Financially YC is a force multiplier. Not just incidentally, but by design. So it's misleading to treat it in isolation. And while anyone could raise additional funding after any round, in the YC case the numbers are known. Unless there is some fairly dramatic economic change, the median startup we fund can count on raising several hundred thousand dollars at a valuation (cap) of way more than a million.
One of our companies FormLabs raised $19M after our seed round ;-)
You can imagine the kind of valuation they got...
Pret d'Union, French Lending Club clone raised $5M
Sparrow has been acquired by Google
Very difficult to compare both programs and it's not the goal to compete against anyone.
What about the novelty aspect? AngelList is cool right now. Who wants to be just another YC graduate, standing in a long line with teenage fart app founders dying to rub elbows with the Wizard of Oz.
Kima is awesome for startups, who need a cash infusion RIGHT NOW. This can often save a startup and make the difference between the startup shutting down and it becoming a billion dollar company.
With YC, it's a very long process as it roughly takes 4 months from applying to money in the bank.
So Kima can give startups a fat cash injection, which is good for startups who know exactly what to do and just need cash, nothing else. YC is more for long-term startup building, getting into a community, relocating, becoming a Silicon Valley startup etc.
Let me disagree. Applications are 6 months apart, this makes it for new applicants statistically ~3months + the time until acceptance makes roughly 4months.
Considering that lots of startup founders apply many times before being accepted, the median is easily in the years range.
Are you referring to the median funded application or the median submitted application?
You had mentioned the day before the deadline applications are submitted at a rate of one per minute, which is bound to bring the median closer to the deadline, but only YC knows how many of the applications submitted during the last 2 days were funded. The median funded application could be submitted 2 months before that for all we know.
If it's the median funded application, shouldn't you be correspondingly alarmed YC-funded startups apply 2 days before the deadline? Would setting more deadlines (having more funding cycles) generate more YC startups?
Ok true, then it would be 1 month application period, 2 weeks for an interview invite, 2 weeks to have the interview, so it would be around 2 months vs. 2 weeks, 4 times longer.
But that's fine, because your expertise is a more long-term approach over several months, Kima's expertise are burst-investments. You have completely taken up the "hatching investments" space, Kima will completely take up the burst-investment space.
I think is the next logical step of startup investments after accelerators. Just as we've now seen accelerators popping up everywhere (and now dying down), we could see Kima-clones popping up everywhere soon.

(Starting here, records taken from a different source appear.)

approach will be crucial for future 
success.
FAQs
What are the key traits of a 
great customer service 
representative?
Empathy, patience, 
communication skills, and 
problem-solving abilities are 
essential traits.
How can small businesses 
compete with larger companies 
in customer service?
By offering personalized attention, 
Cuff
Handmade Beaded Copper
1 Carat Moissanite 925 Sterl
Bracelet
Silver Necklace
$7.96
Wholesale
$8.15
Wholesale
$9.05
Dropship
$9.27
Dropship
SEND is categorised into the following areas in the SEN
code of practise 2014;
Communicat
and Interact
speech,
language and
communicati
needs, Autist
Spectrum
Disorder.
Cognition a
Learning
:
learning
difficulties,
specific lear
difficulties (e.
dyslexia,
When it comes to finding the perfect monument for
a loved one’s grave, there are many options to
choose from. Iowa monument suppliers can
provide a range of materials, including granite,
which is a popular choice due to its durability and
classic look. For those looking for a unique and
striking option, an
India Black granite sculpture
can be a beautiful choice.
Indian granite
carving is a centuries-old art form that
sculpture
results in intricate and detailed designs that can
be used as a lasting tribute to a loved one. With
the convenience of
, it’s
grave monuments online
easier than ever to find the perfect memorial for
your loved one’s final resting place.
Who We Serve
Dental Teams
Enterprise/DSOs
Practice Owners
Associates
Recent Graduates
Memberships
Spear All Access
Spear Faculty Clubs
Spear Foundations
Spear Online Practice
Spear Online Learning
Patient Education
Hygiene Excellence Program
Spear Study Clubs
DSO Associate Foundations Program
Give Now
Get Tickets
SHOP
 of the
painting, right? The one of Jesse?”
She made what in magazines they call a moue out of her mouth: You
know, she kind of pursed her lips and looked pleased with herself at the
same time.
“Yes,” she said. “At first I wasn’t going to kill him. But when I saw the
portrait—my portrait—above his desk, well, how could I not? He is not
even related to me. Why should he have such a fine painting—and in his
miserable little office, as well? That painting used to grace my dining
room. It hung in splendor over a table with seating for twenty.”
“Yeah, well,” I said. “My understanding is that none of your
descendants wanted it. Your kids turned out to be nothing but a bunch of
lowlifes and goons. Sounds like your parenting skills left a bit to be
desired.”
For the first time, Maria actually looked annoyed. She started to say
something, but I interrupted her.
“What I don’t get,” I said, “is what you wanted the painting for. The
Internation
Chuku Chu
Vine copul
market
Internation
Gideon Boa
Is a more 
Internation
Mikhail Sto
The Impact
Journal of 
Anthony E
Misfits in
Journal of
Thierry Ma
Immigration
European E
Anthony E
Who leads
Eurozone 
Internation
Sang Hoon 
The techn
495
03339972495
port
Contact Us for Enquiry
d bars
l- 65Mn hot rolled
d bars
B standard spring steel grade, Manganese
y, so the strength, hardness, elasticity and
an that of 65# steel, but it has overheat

Useful data, PG! I agree the value of YC is far higher than Kima15. But given the level of competition to get into YC, I would say you have lower risk profile than Kima15.
I think they probably fit a nice spot for founders who can't get to YC but are looking for funding. Overall it's win for founders.
The comparison of 15% for 150k vs 22% for 813k is unfair because it suggests that $5m valuation is entirely because of YC. The fact that many YC companies don't raise clearly indicates that YC helps but not a sufficient factor.
Since YC companies' approx valuation is $5m, the 80k note will take about 1.6% equity. So I would say YC is offering 98k for 8.6% (18k + 80k for 7% + 1.6%).
We do a lot more than help people raise money, of course, but financially that is what the median trajectory looks like.